**Selected extract**
┄┄┄┄┄┄
But they are also so much more than that. When you offer your community ZoomProspector Enterprise and Intelligence Components, you are making available some incredibly powerful research and analysis tools in the hands of many others in your community who can put it to good use.

 

Other than businesses making location decisions, who else would benefit from ED data?

Here's a short list of some stakeholders who benefit from free access to all of this information:

  • Entrepreneurs studying the viability of a business ideas
  • Researchers studying different aspects of your community
  • Citizens who wish to learn more about their home town, county, region, state or province
  • Teachers and students in area schools and colleges
  • Journalists writing about your community who need reliable, up-to-date data
  • Elected officials who need to know key data points, trends, and information about the constituencies they serve
  • Chambers of commerce who will appreciate directing their members to excellent sources of market intelligence
  • School administrators looking to understand changes in demographics around their schools
  • Public and private transportation officials looking to understand how commercial development may affect traffic patterns
  • Health officials tracking patterns that may impact population health

 

Why should I care about open data?

The most important reason, of course, is that you are offering considerable benefits to everyone in your community. It's hard to predict exactly how this data will be used but overall it tends to have a sum possible benefit to everyone.

 

The second reason is that it creates goodwill in the community towards economic development. It's no secret that many people don't really understand what economic development actually is or what you do, so offering them access goes a long way to building rapport with other stakeholders.

 

The final reason is that all this extra attention draws more people to your website and generates valuable new backlinks from other government offices, educational institutions and community organization. This dramatically improves your SEO, giving your website stronger ranking results with Google and other search engines. It's one of the basic tenets in website traffic generation that the more people visit, the more people will visit. That's a win-win proposition you can't ignore.
┄┄┄┄┄┄
**Exercises to complete**
**A.** In the open data text, what does the final reason say is dramatically improved by the new backlinks from government offices, educational institutions and community organizations?
**B.** Continue the open data text, picking up after its last sentence.
┄┄┄┄┄┄
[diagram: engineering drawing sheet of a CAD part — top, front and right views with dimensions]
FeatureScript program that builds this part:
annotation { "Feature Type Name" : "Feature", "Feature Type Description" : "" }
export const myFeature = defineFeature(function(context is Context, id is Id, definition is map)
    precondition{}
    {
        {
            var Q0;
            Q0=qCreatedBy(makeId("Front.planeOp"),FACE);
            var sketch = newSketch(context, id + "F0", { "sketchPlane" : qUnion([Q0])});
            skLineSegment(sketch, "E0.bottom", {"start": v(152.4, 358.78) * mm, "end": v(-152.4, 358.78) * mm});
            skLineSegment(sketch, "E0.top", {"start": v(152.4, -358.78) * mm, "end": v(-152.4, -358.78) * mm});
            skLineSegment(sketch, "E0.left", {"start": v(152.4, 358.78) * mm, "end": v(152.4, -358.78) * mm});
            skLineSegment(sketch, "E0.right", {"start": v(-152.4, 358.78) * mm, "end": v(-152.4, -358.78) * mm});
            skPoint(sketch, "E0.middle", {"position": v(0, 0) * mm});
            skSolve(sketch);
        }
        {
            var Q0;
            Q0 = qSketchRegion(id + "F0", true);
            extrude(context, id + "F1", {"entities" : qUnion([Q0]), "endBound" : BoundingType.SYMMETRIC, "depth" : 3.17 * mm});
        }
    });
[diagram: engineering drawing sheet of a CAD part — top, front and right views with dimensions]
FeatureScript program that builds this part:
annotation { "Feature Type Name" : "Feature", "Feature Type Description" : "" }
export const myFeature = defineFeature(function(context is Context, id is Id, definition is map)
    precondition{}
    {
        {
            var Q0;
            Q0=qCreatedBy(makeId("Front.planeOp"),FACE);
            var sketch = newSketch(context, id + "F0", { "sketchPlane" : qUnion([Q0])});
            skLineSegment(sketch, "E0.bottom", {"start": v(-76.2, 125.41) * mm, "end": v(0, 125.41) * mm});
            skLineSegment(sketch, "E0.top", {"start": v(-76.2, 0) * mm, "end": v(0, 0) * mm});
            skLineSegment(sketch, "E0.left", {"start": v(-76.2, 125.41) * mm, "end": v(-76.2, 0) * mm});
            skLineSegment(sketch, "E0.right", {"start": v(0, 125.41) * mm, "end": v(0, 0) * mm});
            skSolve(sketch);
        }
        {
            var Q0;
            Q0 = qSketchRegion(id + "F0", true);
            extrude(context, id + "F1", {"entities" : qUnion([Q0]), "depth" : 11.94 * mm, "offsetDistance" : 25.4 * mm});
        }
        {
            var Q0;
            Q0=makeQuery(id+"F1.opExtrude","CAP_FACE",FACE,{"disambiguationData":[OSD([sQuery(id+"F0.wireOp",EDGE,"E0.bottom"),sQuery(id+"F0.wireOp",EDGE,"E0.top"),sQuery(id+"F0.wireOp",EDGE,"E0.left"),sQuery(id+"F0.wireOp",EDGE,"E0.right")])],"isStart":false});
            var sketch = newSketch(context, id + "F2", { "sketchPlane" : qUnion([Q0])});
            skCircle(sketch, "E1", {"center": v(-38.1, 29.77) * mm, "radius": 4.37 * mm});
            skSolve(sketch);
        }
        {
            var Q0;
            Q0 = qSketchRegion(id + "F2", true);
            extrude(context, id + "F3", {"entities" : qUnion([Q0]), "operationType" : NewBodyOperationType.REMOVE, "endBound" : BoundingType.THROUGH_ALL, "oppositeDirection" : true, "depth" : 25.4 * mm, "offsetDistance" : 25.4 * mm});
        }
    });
┄┄┄┄┄┄
**Expected results**
**A.** Your website's SEO.

**B.**
Open data initiatives are more than simple benevolence: the more information communities have about themselves, the better they can adapt policies and services to meet their own needs. Economic developers are almost always already providing great data, but they don't always think about marketing this information to audiences outside of the business community.

 

How do I promote our public data?

If you are already offering free, online data tools on your website, then congratulations! You've already done most of the work! The next step is thinking about how you describe this data and where you promote it.

  • Use a variety of terms to describe your data tools. No one in the larger community is likely to click on a link called "GIS Tool," "Sites & Buildings Database" or "Property Locator." In fact, a tool like ZoomProspector Enterprise is so much more than either of those things, so consider calling it a "Location Analysis Tool" or "Community Data Tool" when you are promoting it to others. Using different words also helps with SEO, since people may enter a variety of search terms on Google.
  • Reach out to important stakeholders and secondary audiences to let them know how the tool can work for them. That means drafting different versions of an email to send to school officials in your region, university and college librarians, journalists, etc. Consider how each audience might benefit from accessing this data.
  • Actively encourage them to link to data tools on your website. Backlinks from media organizations, .edu, and .gov website are particularly powerful for SEO, but all links from reputable websites are valuable. 
  • Post links to the tools on your social feeds using the varied terminology suggested above.
  • Include links to your online data tools with different descriptions on the Wikipedia entry for your community and organization.